The full RAG Pipeline
When we look at the full trace view from this LlamaIndex agent system, we can see the complete workflow:
This visualisation shows:
The hierarchical structure of the BaseQueryEngine workflow
Vector retrieval and embedding operations
Text splitting and tokenization processes
The final LLM task execution
Each component of this pipeline is visible and measurable, just as you’d expect from any well-instrumented distributed system. The relationships between components are clear, and you can drill down into any specific operation to understand its performance characteristics and behaviour.
With OpenTelemetry, you retain optionality and simplify your tooling landscape.
This is great because it means you can use purpose-built instrumentation libraries while still integrating with your existing observability infrastructure. The OpenLLMetry initiative (Traceloop's open-source instrumentation library) follows OpenTelemetry conventions, making it compatible with standard observability backends.
In practice, this means that you:
Can use LLM-aware instrumentation libraries
Export the data to your existing observability platforms
Maintain a unified view of your entire system’s performance
A note on model evals
Specialised LLM observability tools (e.g.: Traceloop, Langsmith) also offer LLM evaluation metrics such as latency, relevance, toxicity and more. You should absolutely be monitoring these in production.
However, this capability doesn’t need to be coupled to your observability platform.

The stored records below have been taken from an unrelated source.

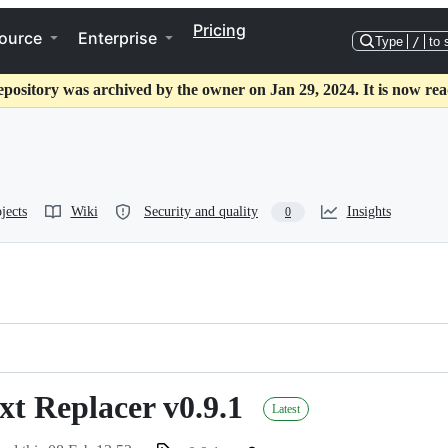
Pricing
ource
Enterprise
Type
/
to 
epository was archived by the owner on Jan 29, 2024. It is now rea
jects
Wiki
Security and quality
Insights
0
t Replacer v0.9.1
Latest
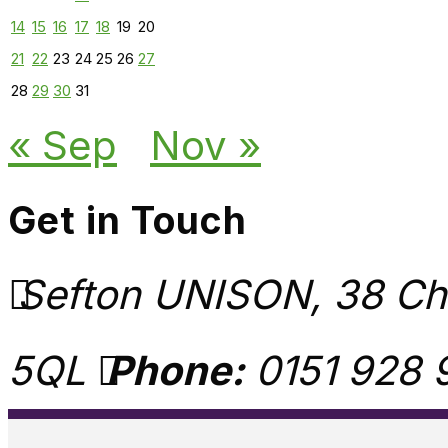
14
15
16
17
18
19
20
21
22
23
24
25
26
27
28
29
30
31
« Sep
Nov »
Get in Touch
Sefton UNISON, 38 Chu
5QL
Phone:
0151 928 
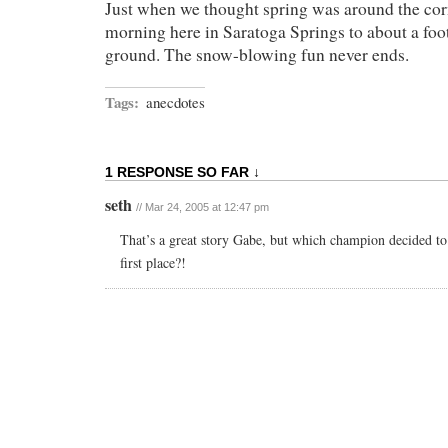
Just when we thought spring was around the cor
morning here in Saratoga Springs to about a foo
ground. The snow-blowing fun never ends.
Tags:
anecdotes
1 RESPONSE SO FAR ↓
seth
// Mar 24, 2005 at 12:47 pm
That’s a great story Gabe, but which champion decided to
first place?!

For instance, if your organisation comes from an ML Engineering background, you might already have MLFlow or Weights & Biases available to track experiments. Both offer a way of evaluating LLM metrics. With OpenTelemetry, you retain optionality and simplify your tooling landscape.
Conclusion
The next time a vendor tries to sell you on specialised AI observability tooling, ask yourself: “What capability does this provide that my existing infrastructure doesn’t?” The fundamentals of good observability haven’t really changed.
By leveraging open standards like OpenTelemetry, you can gain deep visibility into your AI systems without unnecessary tool proliferation. Your existing investments in platforms like NewRelic or Dynatrace are more than capable of handling this new paradigm. All you need is the right instrumentation approach.